Group visiting the rock garden August 1938

This first photo shows a group in the park visiting our rock garden (that seems to be suspiciously void of many rocks) in August of 1938.  To the right of the group is our statue Shouting Boy that was carved by Harriet Randolph Hyatt Mayor, sister of Anna Hyatt Huntington (the museum’s founder’s wife).  For awhile the statue was out on Kettle Pond, but it had to be taken down after numerous attacks by vandals.  Currently a reproduction of the statue can be seen in our courtyard.

Equestrians on the trail 1938


Above you can see a group of equestrians on the trail in 1938.  While it might seem very strange now, the museum created bridle trails along various parts of the property and a local woman, Mrs. Shade, gave horse-back riding lessons.   The bridle trails are long gone and horses are no longer allowed on the trail.

Fisherman with their catch, 1970's


Fishing has always been a popular activity on Lake Maury, as shown by these two gentlemen who made a pretty nice catch in the 1970’s.  For those who wish to fish on the lake these days, you can check out our Boat Rental Webpage for information and details.

Ft. Eustis troops marching past main entrance after visiting museum - in war time training at Ft. Eustis - January 1943


This last picture shows troops from Ft.
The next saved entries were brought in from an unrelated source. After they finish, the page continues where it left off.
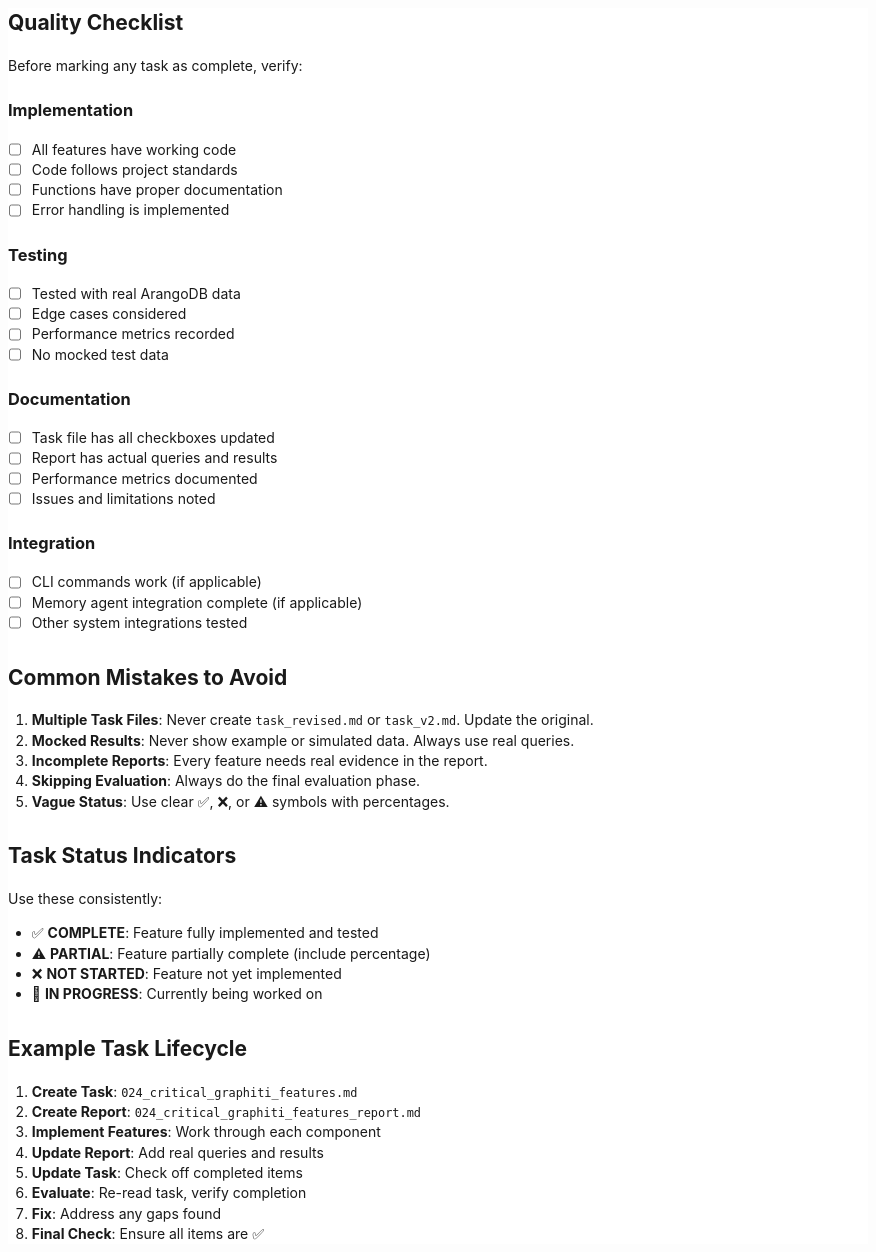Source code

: ## Quality Checklist

Before marking any task as complete, verify:

### Implementation
- [ ] All features have working code
- [ ] Code follows project standards
- [ ] Functions have proper documentation
- [ ] Error handling is implemented

### Testing
- [ ] Tested with real ArangoDB data
- [ ] Edge cases considered
- [ ] Performance metrics recorded
- [ ] No mocked test data

### Documentation
- [ ] Task file has all checkboxes updated
- [ ] Report has actual queries and results
- [ ] Performance metrics documented
- [ ] Issues and limitations noted

### Integration
- [ ] CLI commands work (if applicable)
- [ ] Memory agent integration complete (if applicable)
- [ ] Other system integrations tested

## Common Mistakes to Avoid

1. **Multiple Task Files**: Never create `task_revised.md` or `task_v2.md`. Update the original.
2. **Mocked Results**: Never show example or simulated data. Always use real queries.
3. **Incomplete Reports**: Every feature needs real evidence in the report.
4. **Skipping Evaluation**: Always do the final evaluation phase.
5. **Vague Status**: Use clear ✅, ❌, or ⚠️ symbols with percentages.

## Task Status Indicators

Use these consistently:
- ✅ **COMPLETE**: Feature fully implemented and tested
- ⚠️ **PARTIAL**: Feature partially complete (include percentage)
- ❌ **NOT STARTED**: Feature not yet implemented
- 🔄 **IN PROGRESS**: Currently being worked on

## Example Task Lifecycle

1. **Create Task**: `024_critical_graphiti_features.md`
2. **Create Report**: `024_critical_graphiti_features_report.md`
3. **Implement Features**: Work through each component
4. **Update Report**: Add real queries and results
5. **Update Task**: Check off completed items
6. **Evaluate**: Re-read task, verify completion
7. **Fix**: Address any gaps found
8. **Final Check**: Ensure all items are ✅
Eustis marching past the main entrance after visiting the museum in January of 1943.  Being so close to so many military bases has allowed us to have a good relationship with the military, especially the Navy and the Coast Guard.

Check us again next month for more Way Back Wednesday photos!


2 thoughts on “Way Back Wednesdays”

    1. Hi Kevin, from what I’ve been able to piece together from our records, Shouting Boy was placed in Kettle Pond in 1940, this being a replacement statue as the original was very badly damaged in 1939 by vandals. The piece was removed from Kettle Pond in 1977 after it was again badly damaged, so it was out there for 37 years.